Billionaire Calls For A Three-Day Workweek

Billionaire Calls For A Three-Day Workweek

We should all get a four-day weekend every week, according to one of the most successful businessmen in the world.

Carlos Slim, the 74-year-old Mexican communications titan, recently told a business conference in Paraguay that we should only work three days a week, the Financial Times reported.

"Having four days [off] would be very important to generate new entertainment activities and other ways of being occupied," Slim said, according to the FT.

Around the world, people are retiring later in life than they used to. Cutting the workweek down to three days, and working about 11 hours a day, could keep workers healthy and their ideas fresh, Slim said.

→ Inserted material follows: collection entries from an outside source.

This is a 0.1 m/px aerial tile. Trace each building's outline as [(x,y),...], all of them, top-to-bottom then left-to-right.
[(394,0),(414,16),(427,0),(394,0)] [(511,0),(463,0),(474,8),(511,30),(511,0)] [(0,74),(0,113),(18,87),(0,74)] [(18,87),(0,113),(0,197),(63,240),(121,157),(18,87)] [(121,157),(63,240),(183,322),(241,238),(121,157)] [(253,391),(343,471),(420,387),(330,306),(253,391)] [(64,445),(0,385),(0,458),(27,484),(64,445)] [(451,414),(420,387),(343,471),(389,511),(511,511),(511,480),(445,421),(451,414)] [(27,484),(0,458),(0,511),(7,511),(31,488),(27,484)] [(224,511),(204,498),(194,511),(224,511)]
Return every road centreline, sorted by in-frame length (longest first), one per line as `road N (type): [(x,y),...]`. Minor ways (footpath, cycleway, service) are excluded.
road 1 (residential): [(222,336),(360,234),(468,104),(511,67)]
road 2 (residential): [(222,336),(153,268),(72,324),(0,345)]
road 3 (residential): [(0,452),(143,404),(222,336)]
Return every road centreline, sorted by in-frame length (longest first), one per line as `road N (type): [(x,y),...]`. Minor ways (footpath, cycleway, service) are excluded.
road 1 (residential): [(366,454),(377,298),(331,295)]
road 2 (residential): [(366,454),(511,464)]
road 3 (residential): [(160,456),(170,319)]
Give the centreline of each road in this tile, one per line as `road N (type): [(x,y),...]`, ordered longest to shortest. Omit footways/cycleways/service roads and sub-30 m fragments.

American CEOs may have a thing or two to learn about work-life balance from Slim, who is either the richest or second-richest person on the planet, depending on who's counting. Slim's phone company Telmex reportedly lets some life-long workers retire younger than 50, and some older employees can opt to work shorter weeks, according to the FT.

American workers tend to be overworked. For decades, increases in worker productivity have far outpaced growth in wages. And the U.S. is the only developed country in the world that doesn't make companies give workers paid maternity leave.

Of course, overwork and prolonged stress are pretty terrible for your health.

And it seems employers tend to benefit from shorter workweeks, too.

"Better work gets done in four days than in five," Jason Fried, whose company 37signals switched to a four-day workweek for part of the year, wrote in an op-ed in the New York Times in 2012. "When there’s less time to work, you waste less time. When you have a compressed workweek, you tend to focus on what’s important."

Workers who have more flexible schedules also tend to take less time off. That was the case in Utah, where, in 2008, the state switched to a four-day workweek for all state employees as an experiment to lower energy consumption.